A Call to Action: Finish What the Farm Bill Started

The message concludes by crediting the 2018 Farm Bill, championed by President Trump, for legalizing hemp and laying the groundwork for today’s CBD market. The Farm Bill was just the first step.

Now the call is for bold next moves.

  • Educate doctors about the endocannabinoid system
  • Include CBD under Medicare coverage
  • Provide clear federal standards for CBD quality and dosing

These steps would constitute the most significant senior health reform in modern history, one that would transform aging and cement a powerful legacy for any administration that makes it happen.


What This Means for Future Cannabis Medicine

For those of us who have been in the cannabis community for decades, this is not just another news story. It is a signal that our movement is winning. A conversation that was once criminalized and censored is now being amplified by the President of the United States on his own platform.
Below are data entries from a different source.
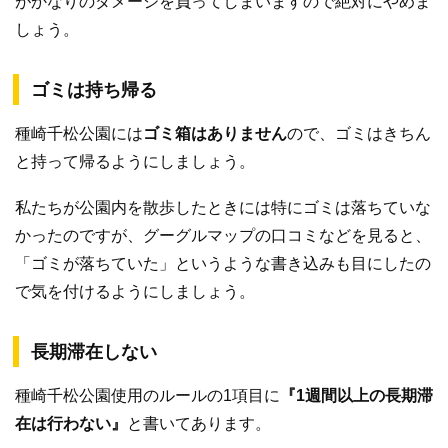
がかなりのダメージを負ってしまいますので絶対にやめま
しょう。
ゴミは持ち帰る
種崎千松公園には
ゴミ箱はありません
ので、ゴミはきちん
と持って帰るようにしましょう。
私たちが公園内を散歩したときには特にゴミは落ちていな
かったのですが、グーグルマップの口コミなどを見ると、
「ゴミが落ちていた」というような書き込みも目にしたの
で気を付けるようにしましょう。
長期滞在しない
種崎千松公園使用のルールの1項目に
『1週間以上の長期滞
在は行わない』
と書いてあります。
It means the science is undeniable. It means the truth can no longer be buried. It means the wall of prohibition is cracking, not just legally, but culturally, scientifically, and politically.

It also means that everything we have been fighting for at 420 Magazine since 1993, education, access, healing, and justice, is finally moving full steam ahead. The President Trump CBD Cannabis Science Truth Social moment is proof that science and policy are finally converging.